Weihnachtszeit – Zeit der Liebe, des Schenkens, der Harmonie und der familiären Eintracht. Damit in Tagen wie diesen die Gefühlsduselei nicht überhand nimmt, dafür gibt es Menschen wie Oliver Pietsch . Mit dem 1972 in München geborenen Videokünstler hat die New Yorker Galerie Goff + Rosenthal ihre Berliner Dependance eröffnet, und was der 34-Jährige dort zeigt, ist als Antidot gegen jedwede Sentimentalitäten bestens geeignet. Um Pietsch’ Arbeit kurz zu charakterisieren: Eine seiner Lieblingsbeschäftigungen scheint die Auseinandersetzung mit dem Thema Selbstmord zu sein. Dazu hat er die Filmgeschichte der letzten fünfzig Jahre nach Szenen durchforstet, in denen sich die Protagonisten freiwillig vom Leben zum Tode bringen. Dabei herausgekommen sind zwei jeweils knapp fünfminütige Filme, die sich auf gängige Methoden konzentrieren: das Sich-eine-Kugel-in-den-Kopf-jagen („Domin, Libra Nos“) und das Sich-in-die-Tiefe-stürzen („May be not“, Preise auf Anfrage). Außerdem präsentiert Pietsch bei Goff + Rosenthal – frei nach dem Bestseller des Philosophen Bertrand Russell – sein Opus magnum, das Video „The Conquest of Happiness“. Auch in dem 45-Minüter praktiziert Pietsch das Found-Footage-Prinzip, nur dreht sich diesmal alles um Drogen: Kokain, Crack, Heroin, LSD, Alkohol, Marihuana.

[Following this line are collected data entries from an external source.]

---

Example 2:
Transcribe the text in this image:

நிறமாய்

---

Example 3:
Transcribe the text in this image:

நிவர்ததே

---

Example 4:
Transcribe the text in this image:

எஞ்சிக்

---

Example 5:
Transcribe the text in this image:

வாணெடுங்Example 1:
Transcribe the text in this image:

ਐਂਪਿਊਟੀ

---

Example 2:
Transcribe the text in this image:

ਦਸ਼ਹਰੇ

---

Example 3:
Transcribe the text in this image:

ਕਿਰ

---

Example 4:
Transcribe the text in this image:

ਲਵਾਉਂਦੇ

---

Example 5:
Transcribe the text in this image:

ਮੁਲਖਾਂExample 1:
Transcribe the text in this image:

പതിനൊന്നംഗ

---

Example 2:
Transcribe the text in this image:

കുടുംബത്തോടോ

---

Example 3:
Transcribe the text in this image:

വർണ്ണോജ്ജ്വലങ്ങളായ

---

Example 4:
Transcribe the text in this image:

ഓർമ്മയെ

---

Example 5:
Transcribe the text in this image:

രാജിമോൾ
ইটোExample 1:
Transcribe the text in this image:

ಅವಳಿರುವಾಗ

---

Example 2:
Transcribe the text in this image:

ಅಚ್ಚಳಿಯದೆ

Ein leicht manisches Gemüt, dieser Pietsch, aber natürlich erschöpfen sich seine atmosphärisch ungeheuer dichten Arbeiten nicht in der persönlichen Obsession. Sein Menschenbild ist rabenschwarzer Realismus: Entweder Selbstauslöschung oder Betäubung, anders gibt es bei ihm keine Erfüllung, keinen Ausweg (Brunnenstraße 3, bis 30. Dezember) .

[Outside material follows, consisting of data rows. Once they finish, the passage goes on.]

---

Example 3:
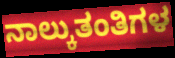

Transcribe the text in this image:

ನಾಲ್ಕುತಂತಿಗಳ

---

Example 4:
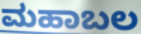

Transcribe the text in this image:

ಮಹಾಬಲ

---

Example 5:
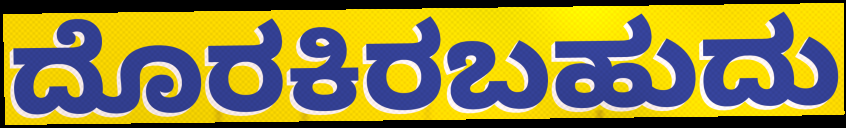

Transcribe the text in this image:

ದೊರಕಿರಬಹುದುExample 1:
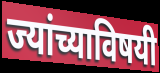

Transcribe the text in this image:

ज्यांच्याविषयी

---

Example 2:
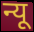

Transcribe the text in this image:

न्यू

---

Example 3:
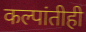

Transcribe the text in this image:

कल्पांतीही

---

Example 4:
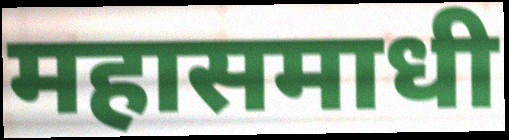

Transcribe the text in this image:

महासमाधी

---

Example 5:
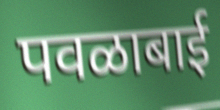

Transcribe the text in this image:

पवळाबाई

Die Suche nach Glück und wo das enden kann, darüber hat sich auch der junge Schweizer Fotograf Raffael Waldner so seine Gedanken gemacht. Waldner stammt aus Zürich, was sich in seinem Werk auf spezielle Weise widerspiegelt. Zupass kommen ihm außerdem anscheinend recht gute Kontakte zur Züricher Polizei, Waldner hat sich nämlich darauf kapriziert, „verunfallte“ Luxuswagen zu fotografieren. Da steckt, wer hätte das gedacht, viel Konsumkritik drin. Aber das ist längst nicht alles, wär ja auch etwas langweilig. Worum sich Waldner bemüht, ist das Verwischen der Spuren, um jenen Moment einzufangen, in dem aus der Zerstörung etwas Neues entsteht. Waldner verwendet ein sehr kurz einstelltes Blitzlicht. Das bewirkt, dass der Hintergrund seiner Bilder in der Galerie Spielhaus Morrison (Heidestraße 46, bis 13. Januar) fast ganz schwarz wird, während sich der Blechsalat im Vordergrund mit seinen merkwürdigen plastischen Wucherungen der Abstraktion annähert (1500 – 7500 Euro). Wenn man dann meint, die Dinge erkannt zu haben, springt die Wahrnehmung schon wieder zurück auf Anfang, ins Ungewisse.